Sağlık Bakanı Akdağ, Dünya Sağlık Örgütü Başkanı'na bir mektup yazdığını da belirterek, "O mektubu bugün göndereceğiz. Dünya Sağlık Örgütü ve benzeri örgütler de ciddi inisiyatif almalı. Burada çünkü sağlık açısından da çok büyük bir problem var. Sadece yaralıları düşünmeyin. Burada çocuklar beslenemiyor, aşıları yapılamıyor. Salgın bir takım hastalıklar ortaya çıkıyor. Ciddi bir sağlık problemi ortaya çıkıyor" diye konuştu.

Sağlık Bakanı Akdağ, Dünya Sağlık Örgütü'ne yazdıkları mektupta, gerçek anlamda inisiyatif alınmasını, sesin yükseltilmesini, buraya Dünya Sağlık Örgütü vasıtasıyla doğrudan destek olunmasını istediklerini söyledi.

Gecikmiş de olsa bir müdahalenin yapılmasını talep ettiklerinin altını çizen Akdağ, "En azından kendilerine görevlerini hatırlatıyoruz. Dünya Sağlık Örgütü niçin kuruldu?
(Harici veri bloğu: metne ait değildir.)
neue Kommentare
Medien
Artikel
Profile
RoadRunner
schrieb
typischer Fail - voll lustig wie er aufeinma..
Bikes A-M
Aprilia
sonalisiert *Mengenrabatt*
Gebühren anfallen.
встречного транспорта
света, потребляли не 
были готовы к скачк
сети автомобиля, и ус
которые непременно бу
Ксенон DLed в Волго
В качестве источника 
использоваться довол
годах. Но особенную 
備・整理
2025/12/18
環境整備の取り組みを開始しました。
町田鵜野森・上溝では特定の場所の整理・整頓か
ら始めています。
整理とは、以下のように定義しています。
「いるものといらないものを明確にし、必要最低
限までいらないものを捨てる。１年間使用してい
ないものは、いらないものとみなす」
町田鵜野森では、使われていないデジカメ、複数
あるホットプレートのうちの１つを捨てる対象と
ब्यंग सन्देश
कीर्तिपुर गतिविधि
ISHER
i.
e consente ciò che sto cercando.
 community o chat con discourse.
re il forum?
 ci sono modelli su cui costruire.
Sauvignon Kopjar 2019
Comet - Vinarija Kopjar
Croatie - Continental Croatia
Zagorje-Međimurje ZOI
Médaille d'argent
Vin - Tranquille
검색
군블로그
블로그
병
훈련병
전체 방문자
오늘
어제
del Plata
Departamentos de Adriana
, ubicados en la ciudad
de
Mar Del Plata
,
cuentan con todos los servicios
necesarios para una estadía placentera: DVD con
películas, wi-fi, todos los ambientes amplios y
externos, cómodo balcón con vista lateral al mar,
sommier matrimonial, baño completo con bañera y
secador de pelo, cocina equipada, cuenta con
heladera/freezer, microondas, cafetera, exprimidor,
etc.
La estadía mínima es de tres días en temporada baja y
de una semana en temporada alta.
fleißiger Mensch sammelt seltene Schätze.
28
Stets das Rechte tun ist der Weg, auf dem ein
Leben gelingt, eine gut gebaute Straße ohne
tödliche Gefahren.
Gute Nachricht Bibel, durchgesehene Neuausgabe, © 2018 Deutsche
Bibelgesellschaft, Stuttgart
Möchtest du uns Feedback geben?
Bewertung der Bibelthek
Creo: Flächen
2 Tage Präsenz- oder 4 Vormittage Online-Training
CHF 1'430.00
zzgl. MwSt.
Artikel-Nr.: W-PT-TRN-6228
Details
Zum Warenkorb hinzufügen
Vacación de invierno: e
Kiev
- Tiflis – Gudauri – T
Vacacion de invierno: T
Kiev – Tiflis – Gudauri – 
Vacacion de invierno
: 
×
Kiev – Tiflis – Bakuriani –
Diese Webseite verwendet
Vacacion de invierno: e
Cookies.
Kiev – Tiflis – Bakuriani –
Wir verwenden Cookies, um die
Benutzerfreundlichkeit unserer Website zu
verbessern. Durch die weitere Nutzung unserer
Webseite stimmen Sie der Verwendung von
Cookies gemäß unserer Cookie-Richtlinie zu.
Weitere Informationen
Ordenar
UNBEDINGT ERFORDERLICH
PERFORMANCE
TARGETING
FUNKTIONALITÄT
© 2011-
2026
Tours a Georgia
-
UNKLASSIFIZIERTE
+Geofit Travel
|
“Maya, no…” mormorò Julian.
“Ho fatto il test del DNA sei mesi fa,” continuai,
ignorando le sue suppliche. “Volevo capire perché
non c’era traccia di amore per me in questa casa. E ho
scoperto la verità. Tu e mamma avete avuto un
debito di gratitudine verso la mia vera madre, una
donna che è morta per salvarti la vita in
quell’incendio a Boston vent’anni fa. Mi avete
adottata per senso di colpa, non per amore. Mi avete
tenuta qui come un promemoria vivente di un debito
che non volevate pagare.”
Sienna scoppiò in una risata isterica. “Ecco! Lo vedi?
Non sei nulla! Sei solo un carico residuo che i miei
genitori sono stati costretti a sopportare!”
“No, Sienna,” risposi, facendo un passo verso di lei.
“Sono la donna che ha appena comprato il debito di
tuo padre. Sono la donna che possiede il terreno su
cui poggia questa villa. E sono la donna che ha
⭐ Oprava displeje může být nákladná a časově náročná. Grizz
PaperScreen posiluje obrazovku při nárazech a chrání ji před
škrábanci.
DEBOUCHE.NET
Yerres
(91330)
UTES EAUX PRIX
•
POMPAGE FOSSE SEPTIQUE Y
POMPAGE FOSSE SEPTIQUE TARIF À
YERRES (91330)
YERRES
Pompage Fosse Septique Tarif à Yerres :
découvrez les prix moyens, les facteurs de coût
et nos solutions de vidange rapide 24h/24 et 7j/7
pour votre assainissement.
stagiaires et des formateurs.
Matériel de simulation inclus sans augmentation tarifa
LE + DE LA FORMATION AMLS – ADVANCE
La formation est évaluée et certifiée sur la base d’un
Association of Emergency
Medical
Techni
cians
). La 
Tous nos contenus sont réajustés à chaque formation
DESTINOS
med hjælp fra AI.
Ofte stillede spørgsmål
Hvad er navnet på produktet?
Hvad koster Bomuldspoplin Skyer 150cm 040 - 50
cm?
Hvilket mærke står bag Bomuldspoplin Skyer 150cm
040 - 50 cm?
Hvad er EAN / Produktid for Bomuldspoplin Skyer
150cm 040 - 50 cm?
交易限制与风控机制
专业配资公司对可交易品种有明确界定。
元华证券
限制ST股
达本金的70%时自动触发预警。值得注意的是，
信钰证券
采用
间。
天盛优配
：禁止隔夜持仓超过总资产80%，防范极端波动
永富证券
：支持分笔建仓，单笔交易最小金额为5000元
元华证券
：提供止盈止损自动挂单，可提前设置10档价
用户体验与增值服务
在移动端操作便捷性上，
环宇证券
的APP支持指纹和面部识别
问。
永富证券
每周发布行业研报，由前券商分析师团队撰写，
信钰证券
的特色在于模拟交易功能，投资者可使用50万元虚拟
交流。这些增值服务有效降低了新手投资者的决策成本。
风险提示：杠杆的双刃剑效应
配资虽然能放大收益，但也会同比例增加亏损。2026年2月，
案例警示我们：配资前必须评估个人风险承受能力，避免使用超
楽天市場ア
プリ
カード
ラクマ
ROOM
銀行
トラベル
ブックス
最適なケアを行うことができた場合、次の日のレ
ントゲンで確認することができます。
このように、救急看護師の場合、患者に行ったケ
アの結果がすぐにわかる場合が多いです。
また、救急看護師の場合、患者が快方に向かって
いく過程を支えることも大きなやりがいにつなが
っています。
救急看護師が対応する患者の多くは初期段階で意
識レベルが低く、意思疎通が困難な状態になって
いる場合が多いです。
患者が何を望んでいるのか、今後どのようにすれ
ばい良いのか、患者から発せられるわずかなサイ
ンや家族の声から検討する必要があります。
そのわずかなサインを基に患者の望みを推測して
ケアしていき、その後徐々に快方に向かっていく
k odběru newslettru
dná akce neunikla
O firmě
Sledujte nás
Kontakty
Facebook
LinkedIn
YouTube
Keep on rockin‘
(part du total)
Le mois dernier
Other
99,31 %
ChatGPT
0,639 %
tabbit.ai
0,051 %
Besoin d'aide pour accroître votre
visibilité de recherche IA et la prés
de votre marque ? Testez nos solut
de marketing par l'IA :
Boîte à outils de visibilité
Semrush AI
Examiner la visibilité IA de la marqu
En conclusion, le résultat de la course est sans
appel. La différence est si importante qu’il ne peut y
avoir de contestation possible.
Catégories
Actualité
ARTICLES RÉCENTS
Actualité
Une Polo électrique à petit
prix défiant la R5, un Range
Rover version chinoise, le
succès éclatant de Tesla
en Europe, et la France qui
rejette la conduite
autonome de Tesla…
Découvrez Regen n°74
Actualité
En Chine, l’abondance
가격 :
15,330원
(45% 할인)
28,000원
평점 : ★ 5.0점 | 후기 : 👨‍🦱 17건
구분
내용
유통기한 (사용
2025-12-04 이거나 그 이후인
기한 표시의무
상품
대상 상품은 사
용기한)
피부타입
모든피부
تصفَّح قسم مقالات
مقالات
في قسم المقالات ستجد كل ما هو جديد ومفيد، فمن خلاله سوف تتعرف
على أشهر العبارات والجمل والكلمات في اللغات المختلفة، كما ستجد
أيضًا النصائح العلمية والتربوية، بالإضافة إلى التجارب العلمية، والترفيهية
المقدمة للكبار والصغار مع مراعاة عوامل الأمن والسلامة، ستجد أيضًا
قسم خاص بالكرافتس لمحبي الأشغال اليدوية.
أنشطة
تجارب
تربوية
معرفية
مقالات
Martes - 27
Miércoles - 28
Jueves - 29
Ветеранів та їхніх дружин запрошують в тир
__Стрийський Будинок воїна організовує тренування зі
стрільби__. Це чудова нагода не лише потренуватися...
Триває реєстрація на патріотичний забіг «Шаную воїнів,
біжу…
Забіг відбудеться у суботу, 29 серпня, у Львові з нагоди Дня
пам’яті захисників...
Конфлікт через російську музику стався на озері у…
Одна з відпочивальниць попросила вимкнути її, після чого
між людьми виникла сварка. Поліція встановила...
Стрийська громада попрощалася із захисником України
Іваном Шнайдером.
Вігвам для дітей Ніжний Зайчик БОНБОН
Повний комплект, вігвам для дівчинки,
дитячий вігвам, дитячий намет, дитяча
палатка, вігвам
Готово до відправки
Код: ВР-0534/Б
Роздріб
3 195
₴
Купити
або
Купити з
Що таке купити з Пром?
Böyle bir meseleye müdahale etmeyecek, sesini yükseltmeyecekse, bu işi çok şiddetle en azından kınayarak 'bir dakika ben oraya geliyorum, orada hizmet edeceğim' diyemiyorsa, bu ne biçim sağlık örgütüdür?" diye konuştu.

Şu anda Suriye'de, Halep'te bir sağlık krizinin ortaya çıktığına dikkat çeken Recep Akdağ, "İnsanlık hukukunda var mı ki savaş hukukunda olsun, sivil insanlara, çocuklara, kadınlara, hastalara, yaşlılara saldırmak. Ama bunu yaptılar. İnsafsızlıklarının haddi hesabı yok" değerlendirmesini yaptı.